Ah… the spreadsheet. Want any number in particular? No problem. Couple of clicks and the unit, area, region or group meets its target or stays within the guidelines. Yes in three or six months’ time, the numbers at the top level may not balance with the auditors, but hey ho.
Spreadsheets are prolific throughout financial services. There are even systems designed to take data and show it as a look a like spreadsheet. Well the staff is so familiar with spreadsheets they know what they like and few like change. Not only are the figures changed but usually without a record of who made the changes. Unattributed changes cannot happen with Blockchain.
Every entry in a blockchain is recorded by time and who made the entry. This information is distributed to the people in the chain, includes authorised regulators, every time a change is made. Each change is completely transparency and verified by many third parties. Blockchain numbers are true and transparent.
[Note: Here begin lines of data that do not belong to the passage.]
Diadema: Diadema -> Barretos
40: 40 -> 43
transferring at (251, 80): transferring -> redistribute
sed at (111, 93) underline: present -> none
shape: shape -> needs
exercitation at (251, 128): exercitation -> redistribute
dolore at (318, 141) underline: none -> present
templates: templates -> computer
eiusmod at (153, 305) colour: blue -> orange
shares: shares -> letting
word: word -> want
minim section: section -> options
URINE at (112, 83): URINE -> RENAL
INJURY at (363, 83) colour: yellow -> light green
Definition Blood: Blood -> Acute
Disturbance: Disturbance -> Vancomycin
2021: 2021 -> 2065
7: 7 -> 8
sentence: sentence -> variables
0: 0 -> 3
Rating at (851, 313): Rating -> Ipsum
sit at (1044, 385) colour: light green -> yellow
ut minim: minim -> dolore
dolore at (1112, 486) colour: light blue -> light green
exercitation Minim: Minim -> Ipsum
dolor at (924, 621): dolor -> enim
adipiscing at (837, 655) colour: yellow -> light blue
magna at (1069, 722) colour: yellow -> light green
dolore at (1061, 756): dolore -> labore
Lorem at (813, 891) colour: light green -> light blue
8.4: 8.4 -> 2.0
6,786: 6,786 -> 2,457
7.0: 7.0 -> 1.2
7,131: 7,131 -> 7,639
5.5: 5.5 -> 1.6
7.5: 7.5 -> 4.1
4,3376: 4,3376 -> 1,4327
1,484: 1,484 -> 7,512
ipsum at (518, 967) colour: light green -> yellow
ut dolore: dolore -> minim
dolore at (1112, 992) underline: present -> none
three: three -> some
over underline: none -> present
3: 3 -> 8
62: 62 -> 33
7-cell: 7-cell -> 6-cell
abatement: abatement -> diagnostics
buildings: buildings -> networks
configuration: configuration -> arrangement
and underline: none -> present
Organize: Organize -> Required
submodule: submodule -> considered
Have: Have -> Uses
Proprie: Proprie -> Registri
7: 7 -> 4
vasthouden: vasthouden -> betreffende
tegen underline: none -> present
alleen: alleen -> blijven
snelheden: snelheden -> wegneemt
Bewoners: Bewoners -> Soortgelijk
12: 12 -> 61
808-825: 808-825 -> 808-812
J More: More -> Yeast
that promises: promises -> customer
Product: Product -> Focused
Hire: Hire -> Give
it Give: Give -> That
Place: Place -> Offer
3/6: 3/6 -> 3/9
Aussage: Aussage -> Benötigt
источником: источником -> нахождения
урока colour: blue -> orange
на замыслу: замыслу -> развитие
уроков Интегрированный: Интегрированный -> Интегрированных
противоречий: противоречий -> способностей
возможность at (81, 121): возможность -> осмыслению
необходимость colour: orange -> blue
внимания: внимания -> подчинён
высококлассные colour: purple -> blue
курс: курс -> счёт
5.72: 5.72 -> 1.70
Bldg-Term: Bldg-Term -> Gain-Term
Now we have all heard of ‘garbage in, garbage out’. The data available across the many silos of a financial institution is a mixed bag in terms of quality. Often, because of legacy systems and the incongruity of new data elements, information is in many different places across the enterprise. Given 64% of banks have two or more data warehouses, with 18% having 11 plus warehouses (Banking Technology, September 2015) and many specialist, standalone databases finding the right data at the right time is complex. With Blockchain it is simple, there is only one source.
The precise content and value of Big Data (90% of the data in the world has been created in the last two years) may not be apparent until it has been properly analysed. This reverses the typical information governance approach by allowing access to minimally governed data while ensuring new data insights become fully governed before they are applied to enterprise decisions. The proliferation of available sources increases the risk of untrusted data entering the governed information landscape, undermining insights. Blockchain provides only trusted data.
Confidence in Data management insights output would soar as Blockchain gains ground. Even with a few blockchains at present they do represent a moment of truth. By comparing data sourced from a blockchain to that generated elsewhere a sense of realism can be achieved.
Reference data projects using blockchain are underway. SWIFT, for example, is working on Standing Settlement Instructions for payments (SSIs), while giving a permanence sense of purpose of where the repetitive payments are going, are constantly changing. SWIFT has reported 10% changes in SSI in a quarter. Similarly, fintech companies are working on blockchain Legal Entity Identity (LEIs) to separate out the information needed on LEIs to meet legal compliance.
Data management is the new science as demonstrated by the opening of the Alan Turing Institute by the UK in October 2015. The institute, headquartered at The British Library, has a mission that includes creating new business opportunities in the new world in the ‘Age of Algorithms’ using digital data. Blockchain data with its attributes built on the foundations of great data management stands to become a supreme friend.